** Extracted records **
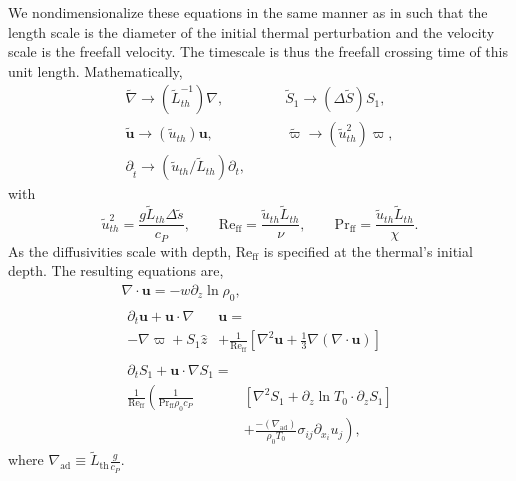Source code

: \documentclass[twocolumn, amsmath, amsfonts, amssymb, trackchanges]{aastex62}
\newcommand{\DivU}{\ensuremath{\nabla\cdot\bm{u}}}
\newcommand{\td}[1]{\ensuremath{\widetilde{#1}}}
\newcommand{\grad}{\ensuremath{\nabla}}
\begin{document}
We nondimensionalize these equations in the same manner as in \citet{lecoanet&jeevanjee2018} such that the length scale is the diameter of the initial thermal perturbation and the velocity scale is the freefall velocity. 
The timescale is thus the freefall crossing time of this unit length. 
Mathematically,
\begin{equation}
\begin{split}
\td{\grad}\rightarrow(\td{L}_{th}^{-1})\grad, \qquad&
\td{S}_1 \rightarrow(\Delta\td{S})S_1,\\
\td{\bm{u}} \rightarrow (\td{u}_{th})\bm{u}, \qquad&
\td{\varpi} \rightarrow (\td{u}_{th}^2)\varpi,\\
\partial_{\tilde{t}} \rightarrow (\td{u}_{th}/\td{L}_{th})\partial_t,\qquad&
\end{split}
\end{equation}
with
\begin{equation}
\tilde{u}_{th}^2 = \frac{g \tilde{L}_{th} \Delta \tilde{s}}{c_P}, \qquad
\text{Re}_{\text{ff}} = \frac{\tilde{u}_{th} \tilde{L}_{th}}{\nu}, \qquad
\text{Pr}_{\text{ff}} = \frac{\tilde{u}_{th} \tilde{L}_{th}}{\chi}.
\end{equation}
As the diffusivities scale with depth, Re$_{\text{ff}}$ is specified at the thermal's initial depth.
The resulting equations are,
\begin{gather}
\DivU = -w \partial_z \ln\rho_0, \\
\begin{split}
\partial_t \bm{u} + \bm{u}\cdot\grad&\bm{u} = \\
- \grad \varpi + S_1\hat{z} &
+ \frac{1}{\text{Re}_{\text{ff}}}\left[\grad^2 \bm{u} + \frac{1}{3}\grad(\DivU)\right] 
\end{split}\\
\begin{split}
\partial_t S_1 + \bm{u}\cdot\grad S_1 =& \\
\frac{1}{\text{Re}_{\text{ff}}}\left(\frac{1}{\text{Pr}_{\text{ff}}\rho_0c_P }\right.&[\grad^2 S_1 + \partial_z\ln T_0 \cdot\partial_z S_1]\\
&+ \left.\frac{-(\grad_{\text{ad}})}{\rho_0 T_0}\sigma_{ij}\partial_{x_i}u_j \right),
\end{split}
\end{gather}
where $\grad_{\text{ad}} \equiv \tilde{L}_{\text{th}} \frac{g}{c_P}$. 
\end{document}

** Exercise requirements **
Everything in the data except the pictures must be retyped exactly.

** Exercise solution **
Source code

: \documentclass[twocolumn, amsmath, amsfonts, amssymb, trackchanges]{aastex62}
\newcommand{\DivU}{\ensuremath{\nabla\cdot\bm{u}}}
\newcommand{\td}[1]{\ensuremath{\widetilde{#1}}}
\newcommand{\grad}{\ensuremath{\nabla}}
\begin{document}
We nondimensionalize these equations in the same manner as in \citet{lecoanet&jeevanjee2018} such that the length scale is the diameter of the initial thermal perturbation and the velocity scale is the freefall velocity. 
The timescale is thus the freefall crossing time of this unit length. 
Mathematically,
\begin{equation}
\begin{split}
\td{\grad}\rightarrow(\td{L}_{th}^{-1})\grad, \qquad&
\td{S}_1 \rightarrow(\Delta\td{S})S_1,\\
\td{\bm{u}} \rightarrow (\td{u}_{th})\bm{u}, \qquad&
\td{\varpi} \rightarrow (\td{u}_{th}^2)\varpi,\\
\partial_{\tilde{t}} \rightarrow (\td{u}_{th}/\td{L}_{th})\partial_t,\qquad&
\end{split}
\end{equation}
with
\begin{equation}
\tilde{u}_{th}^2 = \frac{g \tilde{L}_{th} \Delta \tilde{s}}{c_P}, \qquad
\text{Re}_{\text{ff}} = \frac{\tilde{u}_{th} \tilde{L}_{th}}{\nu}, \qquad
\text{Pr}_{\text{ff}} = \frac{\tilde{u}_{th} \tilde{L}_{th}}{\chi}.
\end{equation}
As the diffusivities scale with depth, Re$_{\text{ff}}$ is specified at the thermal's initial depth.
The resulting equations are,
\begin{gather}
\DivU = -w \partial_z \ln\rho_0, \\
\begin{split}
\partial_t \bm{u} + \bm{u}\cdot\grad&\bm{u} = \\
- \grad \varpi + S_1\hat{z} &
+ \frac{1}{\text{Re}_{\text{ff}}}\left[\grad^2 \bm{u} + \frac{1}{3}\grad(\DivU)\right] 
\end{split}\\
\begin{split}
\partial_t S_1 + \bm{u}\cdot\grad S_1 =& \\
\frac{1}{\text{Re}_{\text{ff}}}\left(\frac{1}{\text{Pr}_{\text{ff}}\rho_0c_P }\right.&[\grad^2 S_1 + \partial_z\ln T_0 \cdot\partial_z S_1]\\
&+ \left.\frac{-(\grad_{\text{ad}})}{\rho_0 T_0}\sigma_{ij}\partial_{x_i}u_j \right),
\end{split}
\end{gather}
where $\grad_{\text{ad}} \equiv \tilde{L}_{\text{th}} \frac{g}{c_P}$. 
\end{document}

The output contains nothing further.